*** Begin section ***

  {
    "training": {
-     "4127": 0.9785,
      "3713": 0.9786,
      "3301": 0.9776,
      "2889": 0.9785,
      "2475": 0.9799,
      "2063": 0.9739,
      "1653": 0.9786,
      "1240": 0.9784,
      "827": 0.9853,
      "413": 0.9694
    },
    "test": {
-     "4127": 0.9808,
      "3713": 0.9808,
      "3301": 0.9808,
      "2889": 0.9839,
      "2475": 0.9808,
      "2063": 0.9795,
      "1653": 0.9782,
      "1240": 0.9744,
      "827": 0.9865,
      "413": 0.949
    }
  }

*** End section ***
*** Begin section ***

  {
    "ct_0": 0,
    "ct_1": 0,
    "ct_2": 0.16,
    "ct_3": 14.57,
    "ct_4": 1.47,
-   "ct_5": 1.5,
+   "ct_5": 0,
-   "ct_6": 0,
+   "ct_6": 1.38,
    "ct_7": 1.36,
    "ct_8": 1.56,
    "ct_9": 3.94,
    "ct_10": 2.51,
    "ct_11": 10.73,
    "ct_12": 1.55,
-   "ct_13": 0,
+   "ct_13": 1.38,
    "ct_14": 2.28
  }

*** End section ***
*** Begin section ***

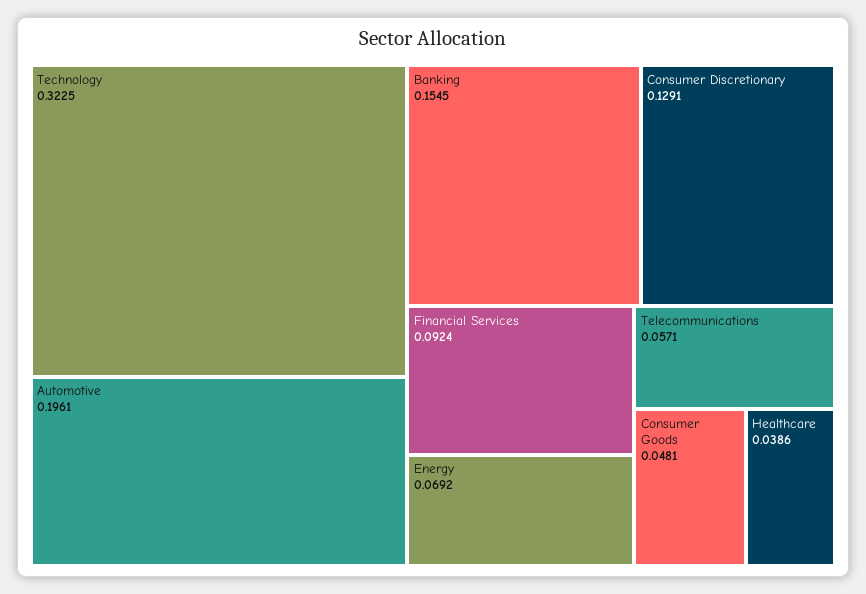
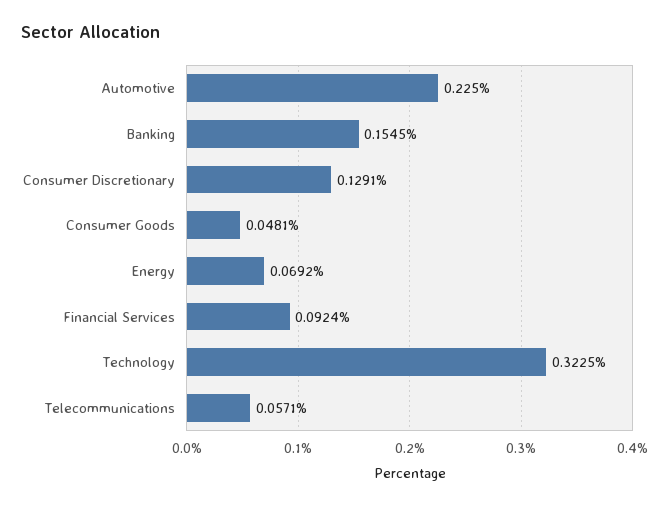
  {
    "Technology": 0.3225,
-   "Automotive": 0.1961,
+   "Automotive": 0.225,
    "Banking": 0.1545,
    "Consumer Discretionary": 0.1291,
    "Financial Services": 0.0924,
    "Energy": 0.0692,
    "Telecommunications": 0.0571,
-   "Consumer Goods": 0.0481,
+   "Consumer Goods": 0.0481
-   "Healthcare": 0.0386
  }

*** End section ***

=== WHAT IS BEING ASKED ===
Among the entries, how many lines include the word "Goods"? Answer with a single number and nothing further.

=== SOLUTION TO THIS TASK ===
2